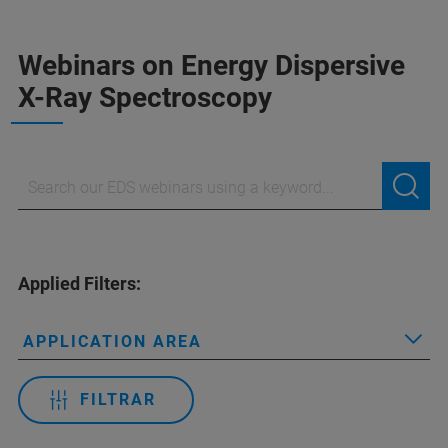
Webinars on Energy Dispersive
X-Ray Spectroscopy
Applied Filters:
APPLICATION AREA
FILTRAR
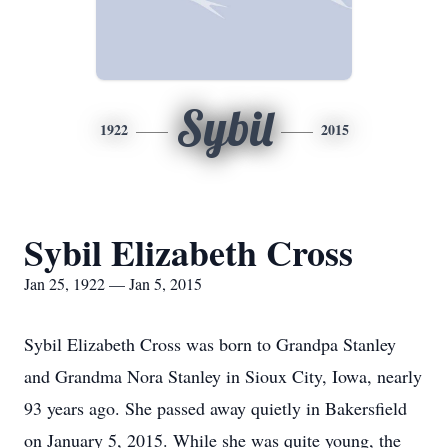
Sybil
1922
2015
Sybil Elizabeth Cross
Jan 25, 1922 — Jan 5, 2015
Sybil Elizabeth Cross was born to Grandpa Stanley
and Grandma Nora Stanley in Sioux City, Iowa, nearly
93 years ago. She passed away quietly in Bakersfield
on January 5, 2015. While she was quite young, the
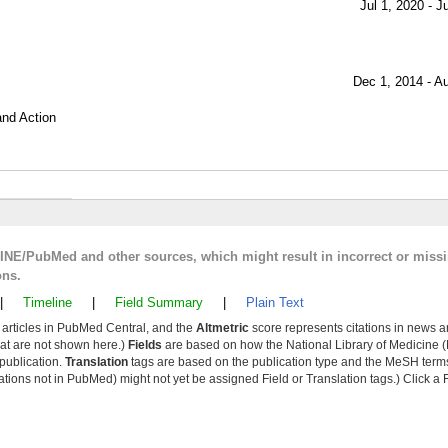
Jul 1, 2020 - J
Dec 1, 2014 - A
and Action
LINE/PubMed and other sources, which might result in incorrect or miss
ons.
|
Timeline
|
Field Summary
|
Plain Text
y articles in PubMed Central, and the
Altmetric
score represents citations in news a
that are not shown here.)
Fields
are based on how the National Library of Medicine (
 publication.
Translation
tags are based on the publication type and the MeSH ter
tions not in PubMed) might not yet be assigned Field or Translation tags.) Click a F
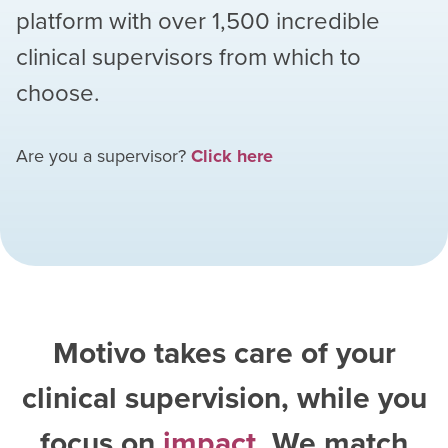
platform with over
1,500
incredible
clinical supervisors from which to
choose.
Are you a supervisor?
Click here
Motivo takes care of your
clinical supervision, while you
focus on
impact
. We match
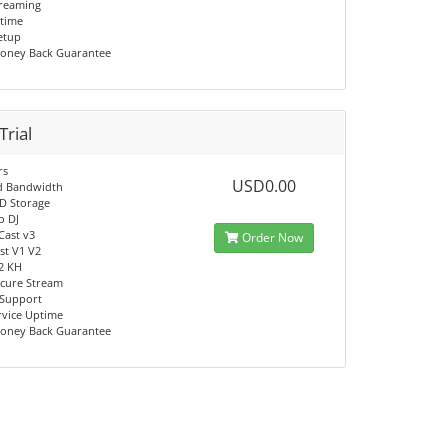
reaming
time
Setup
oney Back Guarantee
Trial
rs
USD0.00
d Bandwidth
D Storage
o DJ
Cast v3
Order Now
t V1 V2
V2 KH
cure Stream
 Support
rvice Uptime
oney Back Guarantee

---

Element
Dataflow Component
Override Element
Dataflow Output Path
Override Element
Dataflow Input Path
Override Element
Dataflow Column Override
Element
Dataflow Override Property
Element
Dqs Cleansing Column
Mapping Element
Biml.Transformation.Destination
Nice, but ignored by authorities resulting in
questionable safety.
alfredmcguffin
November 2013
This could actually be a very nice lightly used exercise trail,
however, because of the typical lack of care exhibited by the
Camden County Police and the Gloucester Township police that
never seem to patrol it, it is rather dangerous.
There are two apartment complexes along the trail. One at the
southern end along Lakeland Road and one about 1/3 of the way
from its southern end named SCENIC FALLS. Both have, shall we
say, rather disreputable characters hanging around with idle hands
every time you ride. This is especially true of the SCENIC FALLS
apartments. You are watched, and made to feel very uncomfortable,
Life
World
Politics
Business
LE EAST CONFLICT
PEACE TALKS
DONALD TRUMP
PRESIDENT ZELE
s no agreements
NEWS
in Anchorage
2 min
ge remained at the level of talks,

Try it
Only the lines above from the one with "Dataflow Override Property" through the one with "ge remained at" should be duplicated, character for character.

Finished task
Dataflow Override Property
Element
Dqs Cleansing Column
Mapping Element
Biml.Transformation.Destination
Nice, but ignored by authorities resulting in
questionable safety.
alfredmcguffin
November 2013
This could actually be a very nice lightly used exercise trail,
however, because of the typical lack of care exhibited by the
Camden County Police and the Gloucester Township police that
never seem to patrol it, it is rather dangerous.
There are two apartment complexes along the trail. One at the
southern end along Lakeland Road and one about 1/3 of the way
from its southern end named SCENIC FALLS. Both have, shall we
say, rather disreputable characters hanging around with idle hands
every time you ride. This is especially true of the SCENIC FALLS
apartments. You are watched, and made to feel very uncomfortable,
Life
World
Politics
Business
LE EAST CONFLICT
PEACE TALKS
DONALD TRUMP
PRESIDENT ZELE
s no agreements
NEWS
in Anchorage
2 min
ge remained at the level of talks,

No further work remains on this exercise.